▸ APPLY WHAT YOU READ
(1) Answer these questions from the KiCad email thread:
(a) Which packages does Steven A. Falco maintain?
(b) Into which Fedora release has a Python 3.14 RC been pulled?
(c) When is Python expected to be stripped out of KiCad?
(2) Continue the KiCad email thread from the point where it stops.

▸ EXCERPT PROVIDED
===============
On 10/6/25 03:54 AM, Miro Hrončok wrote:
On 05. 10. 25 16:13, Steven A. Falco wrote:
On 9/11/25 10:26 AM, Steven A. Falco wrote:
On 9/8/25 03:36 PM, Steven A. Falco wrote:
On 9/8/25 11:59 AM, Scott Talbert wrote:
On Mon, 8 Sep 2025, Steven A. Falco wrote:
I maintain the KiCad packages. We have a new bug report:
https://bugzilla.redhat.com/show_bug.cgi?id=2393850
Here is the gist of it:
Fatal Python error: _Py_CheckRecursiveCall: Unrecoverable stack overflow (used
-406047 kB) while calling a Python object
I contacted the upstream KiCad devs and got a reply that the following code
appears to be the cause:
...
I attached a backtrace for reference. I'm not sure what to do with this. I
don't know if it is a python issue or a wxpython issue or something else
entirely.
Please let me know if the error suggests anything.
Are you able to reproduce the issue outside of kicad using that snippet above?
I cannot.
...
I'd like to raise this topic again. Since a Python 3.14 RC has been pulled
into F43, KiCad will be completely broken there. And of course it is broken on
Rawhide.
There are several bug reports:
https://bugzilla.redhat.com/show_bug.cgi?id=2393850
https://bugzilla.redhat.com/show_bug.cgi?id=2401327
The upstream developers cannot address this, as they stated in a bug report
that I filed with them:
https://gitlab.com/kicad/code/kicad/-/issues/21890
The long-term plan is to strip python out of KiCad. That is expected to happen
in 3 or 4 months, perhaps sooner. But users are feeling the pain already and
the only solution I can offer them is to stay on Fedora 42 indefinitely or use
the flatpak provided by the KiCad project, because it embeds an older, working
version of python.
===============
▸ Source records
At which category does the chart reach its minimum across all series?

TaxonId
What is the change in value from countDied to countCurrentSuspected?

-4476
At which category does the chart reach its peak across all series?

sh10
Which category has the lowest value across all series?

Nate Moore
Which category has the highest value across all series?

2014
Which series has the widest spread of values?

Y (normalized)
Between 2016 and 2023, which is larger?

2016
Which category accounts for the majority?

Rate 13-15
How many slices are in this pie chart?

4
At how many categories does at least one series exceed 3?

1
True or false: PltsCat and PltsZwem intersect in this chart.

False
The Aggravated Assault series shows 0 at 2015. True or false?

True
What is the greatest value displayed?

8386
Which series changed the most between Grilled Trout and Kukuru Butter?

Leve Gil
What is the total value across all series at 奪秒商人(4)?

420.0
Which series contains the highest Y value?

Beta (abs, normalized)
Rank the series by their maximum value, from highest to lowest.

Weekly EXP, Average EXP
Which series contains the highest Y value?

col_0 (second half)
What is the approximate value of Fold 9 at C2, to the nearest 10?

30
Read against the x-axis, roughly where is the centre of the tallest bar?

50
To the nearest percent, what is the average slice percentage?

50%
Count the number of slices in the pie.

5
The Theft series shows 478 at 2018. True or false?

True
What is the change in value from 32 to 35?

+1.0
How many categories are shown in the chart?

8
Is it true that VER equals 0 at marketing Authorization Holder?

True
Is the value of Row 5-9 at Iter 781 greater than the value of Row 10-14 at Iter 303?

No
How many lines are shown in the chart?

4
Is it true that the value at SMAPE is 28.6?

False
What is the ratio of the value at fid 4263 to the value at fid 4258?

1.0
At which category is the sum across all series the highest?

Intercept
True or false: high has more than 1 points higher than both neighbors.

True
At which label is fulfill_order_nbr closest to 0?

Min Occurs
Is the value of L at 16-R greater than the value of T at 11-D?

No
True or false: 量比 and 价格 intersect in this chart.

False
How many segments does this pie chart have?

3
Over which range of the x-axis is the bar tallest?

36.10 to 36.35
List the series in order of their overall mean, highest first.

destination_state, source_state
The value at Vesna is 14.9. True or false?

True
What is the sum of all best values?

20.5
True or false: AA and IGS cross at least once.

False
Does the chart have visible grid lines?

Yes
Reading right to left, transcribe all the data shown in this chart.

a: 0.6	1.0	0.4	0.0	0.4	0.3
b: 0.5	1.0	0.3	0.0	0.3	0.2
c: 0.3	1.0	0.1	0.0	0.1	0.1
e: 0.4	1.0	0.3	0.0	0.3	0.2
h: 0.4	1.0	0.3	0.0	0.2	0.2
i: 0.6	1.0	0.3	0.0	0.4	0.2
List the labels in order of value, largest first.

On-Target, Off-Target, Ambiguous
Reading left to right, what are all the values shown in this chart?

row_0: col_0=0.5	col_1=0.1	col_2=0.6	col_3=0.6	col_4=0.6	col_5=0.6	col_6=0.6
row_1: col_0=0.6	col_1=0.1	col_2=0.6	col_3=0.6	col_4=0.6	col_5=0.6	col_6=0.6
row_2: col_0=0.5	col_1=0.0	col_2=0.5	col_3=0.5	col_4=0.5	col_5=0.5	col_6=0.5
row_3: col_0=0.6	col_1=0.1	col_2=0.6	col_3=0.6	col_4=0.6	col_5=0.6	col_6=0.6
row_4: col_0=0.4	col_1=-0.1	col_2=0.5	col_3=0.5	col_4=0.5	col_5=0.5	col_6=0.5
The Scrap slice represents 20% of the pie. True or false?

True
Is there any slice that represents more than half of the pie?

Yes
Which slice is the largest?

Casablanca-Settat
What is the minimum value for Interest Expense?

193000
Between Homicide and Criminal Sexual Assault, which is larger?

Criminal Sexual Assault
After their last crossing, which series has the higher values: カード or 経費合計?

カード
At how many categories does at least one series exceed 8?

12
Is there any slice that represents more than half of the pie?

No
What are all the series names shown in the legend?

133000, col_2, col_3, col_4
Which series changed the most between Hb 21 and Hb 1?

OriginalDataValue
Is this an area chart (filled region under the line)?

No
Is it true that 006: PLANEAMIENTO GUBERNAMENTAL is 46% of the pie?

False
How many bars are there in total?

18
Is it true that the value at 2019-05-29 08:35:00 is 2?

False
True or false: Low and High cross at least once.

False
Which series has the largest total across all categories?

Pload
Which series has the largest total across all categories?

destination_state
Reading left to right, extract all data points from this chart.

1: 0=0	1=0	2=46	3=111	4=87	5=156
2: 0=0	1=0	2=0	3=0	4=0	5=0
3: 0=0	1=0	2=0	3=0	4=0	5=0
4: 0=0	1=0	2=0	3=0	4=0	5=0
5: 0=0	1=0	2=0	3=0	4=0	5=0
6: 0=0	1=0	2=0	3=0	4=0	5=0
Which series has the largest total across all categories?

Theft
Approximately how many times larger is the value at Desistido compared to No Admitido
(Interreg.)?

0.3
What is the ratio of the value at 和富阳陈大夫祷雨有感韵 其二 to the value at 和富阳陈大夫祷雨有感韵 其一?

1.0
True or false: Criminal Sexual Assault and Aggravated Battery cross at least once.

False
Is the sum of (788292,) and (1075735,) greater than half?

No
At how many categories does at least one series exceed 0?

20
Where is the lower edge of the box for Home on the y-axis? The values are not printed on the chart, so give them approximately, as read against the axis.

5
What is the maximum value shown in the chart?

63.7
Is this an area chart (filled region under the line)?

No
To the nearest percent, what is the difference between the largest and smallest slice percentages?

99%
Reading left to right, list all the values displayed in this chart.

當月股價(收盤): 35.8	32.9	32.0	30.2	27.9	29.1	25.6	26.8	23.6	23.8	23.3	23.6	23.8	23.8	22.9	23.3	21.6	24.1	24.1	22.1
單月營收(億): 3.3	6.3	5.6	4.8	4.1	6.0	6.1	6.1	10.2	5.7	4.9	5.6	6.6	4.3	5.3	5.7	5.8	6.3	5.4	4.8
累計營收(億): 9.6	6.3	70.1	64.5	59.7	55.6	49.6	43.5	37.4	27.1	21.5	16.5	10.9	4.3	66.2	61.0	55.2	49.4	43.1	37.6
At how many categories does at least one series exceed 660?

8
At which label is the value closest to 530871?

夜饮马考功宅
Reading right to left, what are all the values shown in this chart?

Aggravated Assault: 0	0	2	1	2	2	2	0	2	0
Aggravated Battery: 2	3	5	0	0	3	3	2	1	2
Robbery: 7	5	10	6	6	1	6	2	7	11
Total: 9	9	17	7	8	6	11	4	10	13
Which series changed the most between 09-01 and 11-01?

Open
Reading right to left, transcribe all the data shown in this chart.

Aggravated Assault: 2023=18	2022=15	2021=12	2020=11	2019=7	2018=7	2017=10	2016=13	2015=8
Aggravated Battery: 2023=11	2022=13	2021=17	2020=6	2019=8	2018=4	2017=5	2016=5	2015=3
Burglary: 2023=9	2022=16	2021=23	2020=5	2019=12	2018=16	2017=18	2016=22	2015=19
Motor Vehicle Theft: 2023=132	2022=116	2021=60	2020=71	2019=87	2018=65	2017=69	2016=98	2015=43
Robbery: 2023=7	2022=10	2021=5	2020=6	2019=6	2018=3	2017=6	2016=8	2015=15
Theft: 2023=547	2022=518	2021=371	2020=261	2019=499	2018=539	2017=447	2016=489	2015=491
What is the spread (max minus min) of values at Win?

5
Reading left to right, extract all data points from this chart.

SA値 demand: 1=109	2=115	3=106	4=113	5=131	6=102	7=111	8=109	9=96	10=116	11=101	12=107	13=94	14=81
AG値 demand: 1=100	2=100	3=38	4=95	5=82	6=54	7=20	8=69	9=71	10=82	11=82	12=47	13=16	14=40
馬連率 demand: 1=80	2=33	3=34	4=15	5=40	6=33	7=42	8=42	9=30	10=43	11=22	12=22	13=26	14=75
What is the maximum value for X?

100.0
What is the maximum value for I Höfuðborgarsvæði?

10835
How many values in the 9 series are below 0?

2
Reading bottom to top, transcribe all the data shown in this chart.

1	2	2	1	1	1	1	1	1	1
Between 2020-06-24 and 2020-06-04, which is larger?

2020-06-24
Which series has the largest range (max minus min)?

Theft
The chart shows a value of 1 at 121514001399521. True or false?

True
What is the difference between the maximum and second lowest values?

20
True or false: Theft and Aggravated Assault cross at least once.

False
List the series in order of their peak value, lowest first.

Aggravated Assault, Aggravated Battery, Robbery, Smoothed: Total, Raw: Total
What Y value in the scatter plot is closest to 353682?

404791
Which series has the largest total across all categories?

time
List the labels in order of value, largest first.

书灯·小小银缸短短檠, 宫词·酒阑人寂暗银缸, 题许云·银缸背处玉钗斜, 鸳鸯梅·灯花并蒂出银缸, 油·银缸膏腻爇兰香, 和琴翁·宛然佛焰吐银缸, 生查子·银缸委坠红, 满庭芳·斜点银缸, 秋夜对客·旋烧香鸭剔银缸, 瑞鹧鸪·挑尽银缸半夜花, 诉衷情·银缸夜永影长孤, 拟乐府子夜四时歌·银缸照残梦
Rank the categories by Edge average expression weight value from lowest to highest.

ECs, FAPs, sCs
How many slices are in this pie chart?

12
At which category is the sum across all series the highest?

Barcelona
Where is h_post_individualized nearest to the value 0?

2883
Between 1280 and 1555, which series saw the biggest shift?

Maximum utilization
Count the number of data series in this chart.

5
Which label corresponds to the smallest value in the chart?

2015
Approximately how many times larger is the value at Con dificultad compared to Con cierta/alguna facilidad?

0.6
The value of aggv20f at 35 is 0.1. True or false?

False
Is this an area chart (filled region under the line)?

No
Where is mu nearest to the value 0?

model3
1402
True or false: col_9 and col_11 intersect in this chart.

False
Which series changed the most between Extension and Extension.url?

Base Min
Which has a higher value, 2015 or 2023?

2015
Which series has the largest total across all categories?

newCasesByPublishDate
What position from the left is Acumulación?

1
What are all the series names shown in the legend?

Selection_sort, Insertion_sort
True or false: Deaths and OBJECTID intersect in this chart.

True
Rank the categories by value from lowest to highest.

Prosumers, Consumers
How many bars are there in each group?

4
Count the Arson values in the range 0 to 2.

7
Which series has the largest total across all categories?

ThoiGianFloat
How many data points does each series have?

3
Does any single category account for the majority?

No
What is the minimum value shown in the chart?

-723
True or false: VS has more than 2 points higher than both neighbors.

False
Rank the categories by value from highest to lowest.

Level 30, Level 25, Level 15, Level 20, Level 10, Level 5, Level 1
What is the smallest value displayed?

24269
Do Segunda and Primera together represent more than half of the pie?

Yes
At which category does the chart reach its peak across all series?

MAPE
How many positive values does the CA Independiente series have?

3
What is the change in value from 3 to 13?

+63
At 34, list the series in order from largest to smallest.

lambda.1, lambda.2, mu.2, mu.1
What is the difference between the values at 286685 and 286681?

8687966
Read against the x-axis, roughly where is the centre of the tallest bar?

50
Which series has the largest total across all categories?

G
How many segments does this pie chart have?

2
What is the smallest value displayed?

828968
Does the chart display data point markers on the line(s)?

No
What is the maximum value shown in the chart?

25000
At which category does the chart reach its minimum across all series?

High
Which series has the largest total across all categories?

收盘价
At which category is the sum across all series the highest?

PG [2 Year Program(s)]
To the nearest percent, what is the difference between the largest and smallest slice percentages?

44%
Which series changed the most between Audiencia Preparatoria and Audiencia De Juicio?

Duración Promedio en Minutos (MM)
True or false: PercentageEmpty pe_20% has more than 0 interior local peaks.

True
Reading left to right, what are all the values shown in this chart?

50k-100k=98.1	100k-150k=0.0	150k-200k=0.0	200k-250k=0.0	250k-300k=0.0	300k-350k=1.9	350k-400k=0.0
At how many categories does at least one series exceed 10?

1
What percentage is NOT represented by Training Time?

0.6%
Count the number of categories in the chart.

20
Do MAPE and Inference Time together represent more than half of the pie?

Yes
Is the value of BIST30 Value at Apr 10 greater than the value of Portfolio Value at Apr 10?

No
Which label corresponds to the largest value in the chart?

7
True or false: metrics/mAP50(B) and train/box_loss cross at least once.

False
===============
▸ ANSWERS FOR THE TASKS
(1)
(a) The KiCad packages.
(b) F43.
(c) In 3 or 4 months, perhaps sooner.

(2)
It would be really great to get some python developers engaged with this issue.
It appears to be related to the aggressive stack protection that was recently
added, as documented here:
https://github.com/python/cpython/blob/main/InternalDocs/stack_protection.md
Any help will be greatly appreciated.
Hey Steve,
I've forwarded this to Python upstream:
https://discuss.python.org/t/fatal-python-error-py-checkrecursivecall-unrecoverable-stack-overflow-used-406047-kb-while-calling-a-python-object/104183
And will also ask some CPython developers to have a look.
Thanks, Miro. Victor Stinner took a detailed look at this, and he found that
the stack checking mechanism in Python doesn't take coroutines that run on
their own stacks into account (as in C++ Boost).
He added a comment to your upstream report, and also filed a bug report with
Python: https://github.com/python/cpython/issues/139653
Thanks very much to Victor for sorting this out! I am hopeful that a
workaround can be put into Python before its 3.14.0 release.